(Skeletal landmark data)
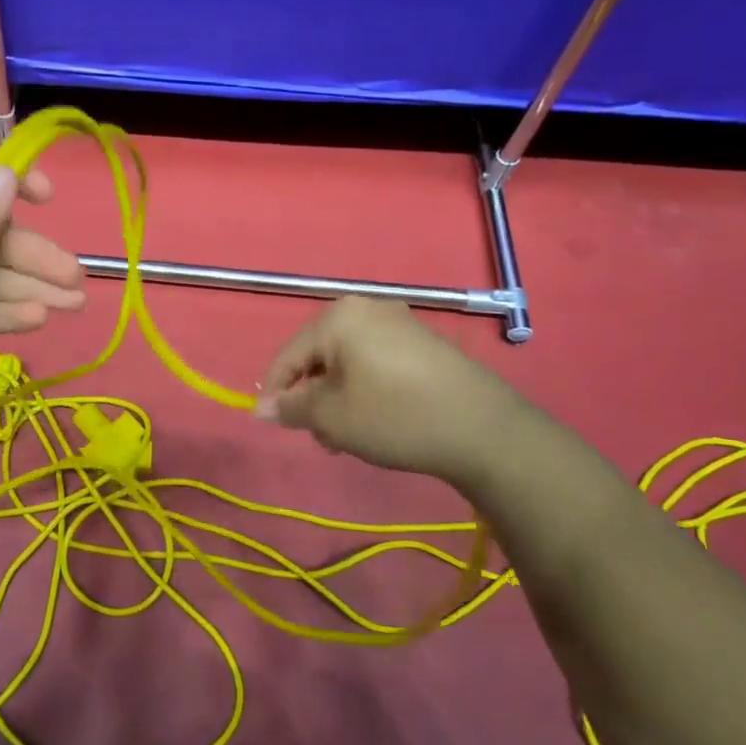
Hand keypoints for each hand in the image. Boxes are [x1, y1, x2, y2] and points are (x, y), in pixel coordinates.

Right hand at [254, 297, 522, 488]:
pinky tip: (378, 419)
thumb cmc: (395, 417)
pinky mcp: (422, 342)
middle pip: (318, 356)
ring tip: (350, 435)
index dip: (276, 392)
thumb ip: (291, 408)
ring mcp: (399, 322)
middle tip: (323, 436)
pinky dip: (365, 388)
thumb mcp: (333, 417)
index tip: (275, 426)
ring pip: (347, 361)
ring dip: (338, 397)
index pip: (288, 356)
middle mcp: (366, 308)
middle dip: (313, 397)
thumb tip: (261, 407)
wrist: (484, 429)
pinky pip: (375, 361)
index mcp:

▶ _TASK REQUIREMENTS_:
All entries above are to be set down word for word, and the pictures are to be left out.

▶ _TASK SOLUTION_:
Hand keypoints for each hand in the image. Boxes are [x1, y1, x2, y2] and points are (x, y), in pixel coordinates.

Right hand at [254, 297, 522, 488]:
pinky tip: (378, 419)
thumb cmc: (395, 417)
pinky mcp: (422, 342)
middle pip: (318, 356)
ring tip: (350, 435)
index dip: (276, 392)
thumb ip: (291, 408)
ring mcp: (399, 322)
middle tip: (323, 436)
pinky dip: (365, 388)
thumb mcp: (333, 417)
index tip: (275, 426)
ring pip: (347, 361)
ring dip: (338, 397)
index pip: (288, 356)
middle mcp: (366, 308)
middle dip: (313, 397)
thumb tip: (261, 407)
wrist: (484, 429)
pinky pip: (375, 361)
index mcp:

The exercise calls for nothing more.